Scottish film director, screenwriter and musician

John Maclean is a Scottish film director, screenwriter, artist and musician. He is best known for writing and directing the films Slow West (2015) and Tornado (2025) and for his work with Scottish musical group the Beta Band.

==Early life and career==

Maclean was born in 1972 in Perth, Scotland and was brought up in Tayport, near Dundee. He obtained his bachelor's degree (BA) in drawing and painting from Edinburgh College of Art, and his master's degree (MA) from the Royal College of Art in London. After college, he delivered cars by driving them to their new owners around the United States; seeing so much of the country later inspired his interest to make a Western.

Maclean is a founding member of the Scottish indie-rock groups the Beta Band and the Aliens. He has directed music videos for both, as well as for Django Django and KT Tunstall. The Beta Band's videos came to the attention of actor Michael Fassbender, who agreed to a part in Maclean's 2009 short film Man on a Motorcycle; Fassbender would later appear in Maclean's debut feature film, Slow West (2015). The Guardian described the partnership between Maclean and Fassbender as "not quite up there with Scorsese/De Niro yet, but a good start".

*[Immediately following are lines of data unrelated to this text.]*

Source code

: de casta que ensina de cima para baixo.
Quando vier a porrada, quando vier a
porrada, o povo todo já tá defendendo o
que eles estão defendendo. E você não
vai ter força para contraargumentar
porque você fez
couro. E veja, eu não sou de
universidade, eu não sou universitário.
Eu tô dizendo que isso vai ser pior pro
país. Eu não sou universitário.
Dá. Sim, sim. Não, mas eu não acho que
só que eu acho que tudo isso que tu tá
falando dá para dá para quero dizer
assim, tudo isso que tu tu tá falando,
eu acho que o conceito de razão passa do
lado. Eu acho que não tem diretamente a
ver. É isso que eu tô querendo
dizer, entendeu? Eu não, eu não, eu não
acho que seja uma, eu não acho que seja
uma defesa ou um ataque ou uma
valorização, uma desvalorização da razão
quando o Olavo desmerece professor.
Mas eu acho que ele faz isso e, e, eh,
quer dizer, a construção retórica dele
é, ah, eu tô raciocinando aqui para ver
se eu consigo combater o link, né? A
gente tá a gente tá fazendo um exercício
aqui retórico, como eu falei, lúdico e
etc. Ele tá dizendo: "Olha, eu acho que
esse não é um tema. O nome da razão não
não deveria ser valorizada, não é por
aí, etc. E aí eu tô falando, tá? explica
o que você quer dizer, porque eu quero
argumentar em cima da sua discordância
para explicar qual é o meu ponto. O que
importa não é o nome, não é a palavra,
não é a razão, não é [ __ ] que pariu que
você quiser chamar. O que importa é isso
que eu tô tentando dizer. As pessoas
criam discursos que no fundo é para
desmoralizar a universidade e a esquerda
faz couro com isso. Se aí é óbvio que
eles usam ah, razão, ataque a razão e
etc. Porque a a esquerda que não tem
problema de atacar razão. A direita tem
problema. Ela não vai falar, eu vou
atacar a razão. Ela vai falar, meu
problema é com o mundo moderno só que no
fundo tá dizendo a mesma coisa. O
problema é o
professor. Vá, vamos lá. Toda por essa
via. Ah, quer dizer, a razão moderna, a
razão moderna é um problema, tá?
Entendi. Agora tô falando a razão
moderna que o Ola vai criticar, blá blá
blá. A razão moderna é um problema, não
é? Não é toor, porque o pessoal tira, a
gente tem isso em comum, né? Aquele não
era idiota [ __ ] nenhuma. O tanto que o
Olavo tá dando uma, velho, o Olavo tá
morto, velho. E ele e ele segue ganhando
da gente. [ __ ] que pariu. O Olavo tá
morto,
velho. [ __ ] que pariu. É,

Maclean is the son of Scottish artists Marian Leven and Will Maclean. His brother, David Maclean, is the drummer of art rock band Django Django.

==Discography==

===The Beta Band===

Studio albums
- The Beta Band (1999)
- Hot Shots II (2001)
- Heroes to Zeros (2004)

Compilation albums
- The Three E.P.'s (1998)
- The Best of The Beta Band (CD, 2005)
- The Regal Years (1997–2004) (2013)

Extended plays
- Champion Versions (1997)
- The Patty Patty Sound (1998)
- Los Amigos del Beta Bandidos (1998)

Singles
- "To You Alone"/"Sequinsizer" (2000)
- "Broke"/"Won" (2001)
- "Human Being" (2001)
- "Squares" (2002)
- "Assessment" (2004)
- "Out-Side" (2004)

Video
- The Best of The Beta Band (DVD, 2005)

=== The Aliens ===

Studio albums
- Astronomy for Dogs (2007)
- Luna (2008)
- Doorway Amnesia (2021)

Live albums
- Live on the Moon (2019)

Extended plays
- Alienoid Starmonica (2006)
- The Sunlamp Show EP (2009)
- Electronville (2020)
- Back to Beyond (2021)
Singles
- "The Happy Song" (2006)
- "Setting Sun" (2007)
- "Robot Man" (2007)
- "Magic Man" (2008)

==Filmography==
===Short films===

| Year | Title | Director | Writer |
|---|---|---|---|
| 2009 | Man on a Motorcycle | Yes | Yes |
| 2011 | Pitch Black Heist | Yes | Yes |

===Feature films===

| Year | Title | Director | Writer |
|---|---|---|---|
| 2015 | Slow West | Yes | Yes |
| 2025 | Tornado | Yes | Yes |

===Music videos===

| Year | Title | Artist |
|---|---|---|
| 2004 | "Trouble" | The Beta Band |
| 2007 | "Rox" | The Aliens |
| 2007 | "Robot Man" | The Aliens |
| 2007 | "Magic Man" | The Aliens |
| 2007 | "Setting Sun" | The Aliens |
| 2013 | "Hand of Man" | Django Django |
| 2013 | "Come On Get In" | KT Tunstall |
| 2017 | "Tic Tac Toe" | Django Django |

==Reception==
Reviewing Slow West, the Village Voice deemed Maclean a "supremely promising talent."

Maclean won a Best Short Film BAFTA award in 2012 for Pitch Black Heist, which starred Michael Fassbender and Liam Cunningham. His debut feature film was the 2015 western-drama Slow West. He won the "World Cinema Jury Prize: Dramatic" at the 2015 Sundance Film Festival. The same year, BAFTA named him as a "Brit to Watch".